What venues past or present are ones that you think our listeners should know about because of their contribution to Tacoma’s culture or current support of jazz?

Certainly Red Kelly's was a staple for years in downtown Tacoma. I think it's a law building or maybe it's a restaurant now, actually. Red was a local cat and ran a club in Olympia first, and then the club, restaurant moved here to Tacoma.

All the famous cats knew Red, all the road cats anyways, you know, the older cats. On any given night, you could go in there and might just be Red playing on his bass with a little local group, or you could go into you might see Conte Candoli in there. I was lucky enough to get to know Red and Donna, his wife who ran the club, and they would allow me to come in and play and bring my group in.

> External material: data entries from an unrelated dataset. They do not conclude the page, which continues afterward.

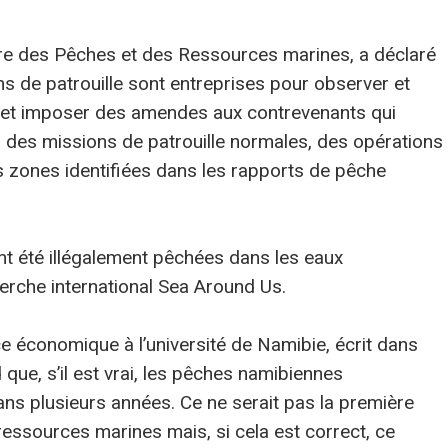
tère des Pêches et des Ressources marines, a déclaré
s de patrouille sont entreprises pour observer et
es et imposer des amendes aux contrevenants qui
us des missions de patrouille normales, des opérations
s zones identifiées dans les rapports de pêche
t été illégalement pêchées dans les eaux
erche international Sea Around Us.
 économique à l’université de Namibie, écrit dans
 que, s’il est vrai, les pêches namibiennes
ns plusieurs années. Ce ne serait pas la première
 ressources marines mais, si cela est correct, ce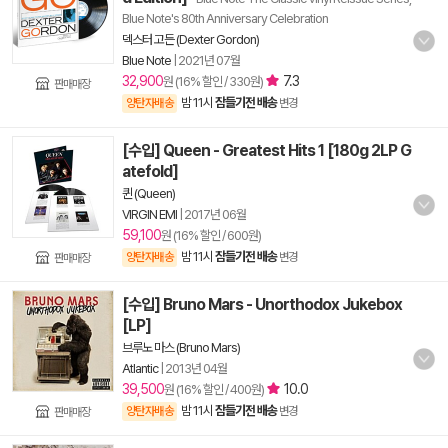
Blue Note's 80th Anniversary Celebration
덱스터 고든 (Dexter Gordon)
Blue Note
|
2021년 07월
32,900
7.3
원 (16% 할인 / 330원)
판매매장
밤 11시
잠들기전 배송
양탄자배송
변경
[수입] Queen - Greatest Hits 1 [180g 2LP G
atefold]
퀸 (Queen)
VIRGIN EMI
|
2017년 06월
59,100
원 (16% 할인 / 600원)
밤 11시
잠들기전 배송
양탄자배송
변경
판매매장
[수입] Bruno Mars - Unorthodox Jukebox
[LP]
브루노 마스 (Bruno Mars)
Atlantic
|
2013년 04월
39,500
10.0
원 (16% 할인 / 400원)
밤 11시
잠들기전 배송
양탄자배송
변경
판매매장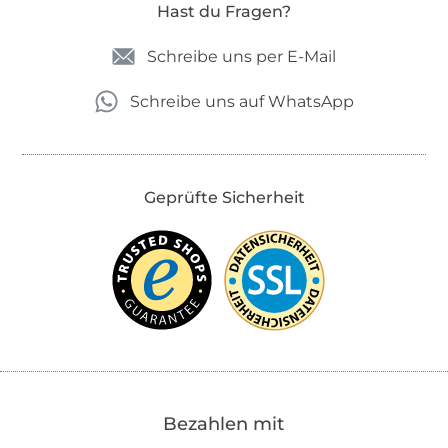
Hast du Fragen?
Schreibe uns per E-Mail
Schreibe uns auf WhatsApp
Geprüfte Sicherheit
Bezahlen mit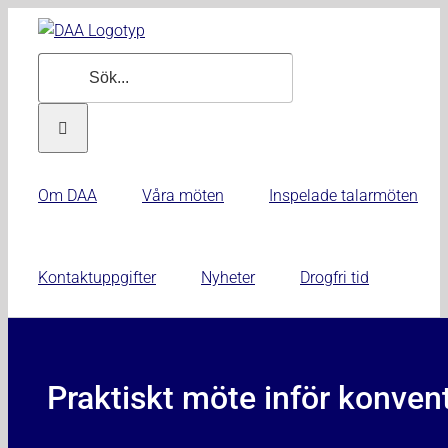
Fortsätt
till
Sök
innehållet
efter:
Om DAA
Våra möten
Inspelade talarmöten
Kontaktuppgifter
Nyheter
Drogfri tid
Praktiskt möte inför konvent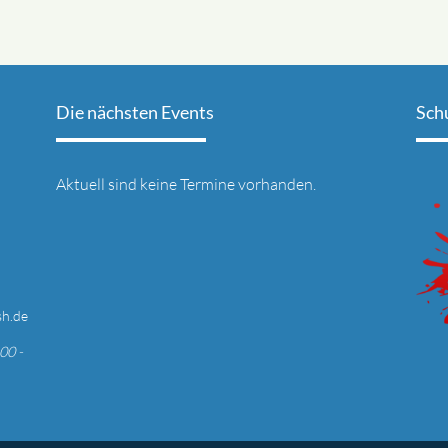
Die nächsten Events
Sch
Aktuell sind keine Termine vorhanden.
sh.de
00 -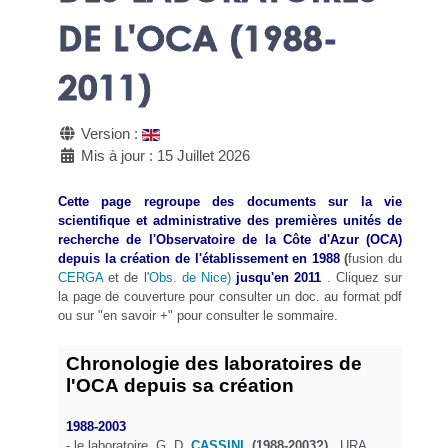
DE L'OCA (1988-
2011)
Version :
Mis à jour : 15 Juillet 2026
Cette page
regroupe des documents sur la vie
scientifique et administrative des premières unités de
recherche de l'Observatoire de la Côte d'Azur (OCA)
depuis la création de l'établissement en 1988
(
fusion du
CERGA
et de l'
Obs. de Nice)
jusqu'en 2011
. Cliquez sur
la page de couverture pour consulter un doc. au format pdf
ou sur "en savoir +" pour consulter le sommaire.
Chronologie des laboratoires de
l'OCA
depuis sa création
1988-2003
- le laboratoire G. D.
CASSINI
(1988-2003?)
, URA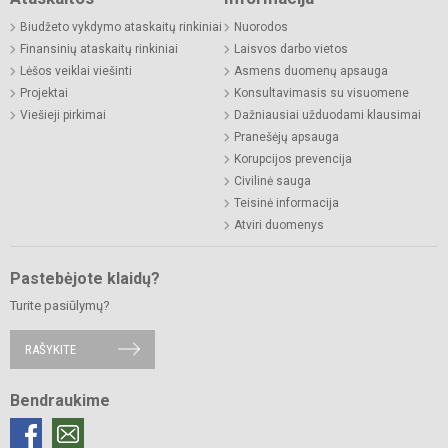
Biudžeto vykdymo ataskaitų rinkiniai
Nuorodos
Finansinių ataskaitų rinkiniai
Laisvos darbo vietos
Lėšos veiklai viešinti
Asmens duomenų apsauga
Projektai
Konsultavimasis su visuomene
Viešieji pirkimai
Dažniausiai užduodami klausimai
Pranešėjų apsauga
Korupcijos prevencija
Civilinė sauga
Teisinė informacija
Atviri duomenys
Pastebėjote klaidų?
Turite pasiūlymų?
RAŠYKITE
Bendraukime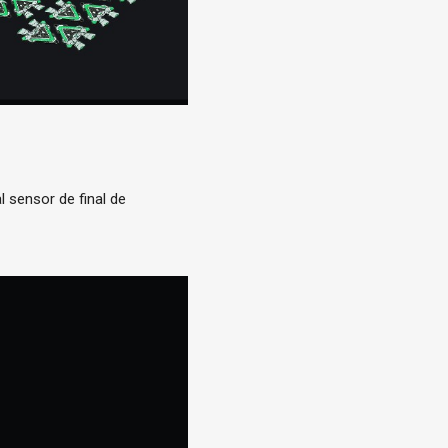
l sensor de final de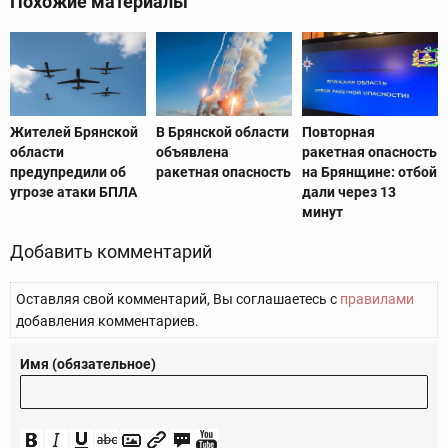
Похожие материалы
Жителей Брянской
В Брянской области
Повторная
области
объявлена
ракетная опасность
предупредили об
ракетная опасность
на Брянщине: отбой
угрозе атаки БПЛА
дали через 13
минут
Добавить комментарий
Оставляя свой комментарий, Вы соглашаетесь с
правилами
добавления комментариев.
Имя (обязательное)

There was another place called the New York Supper Club. When I grew up, it was on, I think, Sixth Avenue. And a name probably many people don't remember, but he was a guy I took a few lessons with when I was really young. His name was Mel Washington, he was a saxophonist. And they had really, really hip music in there, too. I would get my my suit on when I was 16 and sneak in underage. And the old cats would say 'you stay up here by me.' And boy, they let me play and it was great.

As far as venues now, is there a jazz venue in Tacoma? There's places that try to have jazz a little bit, and music. I wouldn't say there really is a jazz venue that specializes in just that music, that I know of.

It's two sided, jazz musicians, some of them want to just show up and they expect, just because they're there that people should show up. And they don't want to go out to promote it and push it and get on the phone.

Part of it is that if [other musicians] charge less, they’re able to come in and undercut you, just so they can get the gig. Of course, the club owner is a businessman, right? Unless they're a lover of music, which there have been some but it's been a long time in Tacoma since I've seen one. Then as the club owner, if I fill up the club, and they say they don't make money, that's not my fault.

It's very complicated, but there should be an easy answer to have a couple places in Tacoma, because certainly there's enough musicians. Having to build an audience is really on the part of both sides, and I think that's one of the reasons we don't have that really going on very strong right now.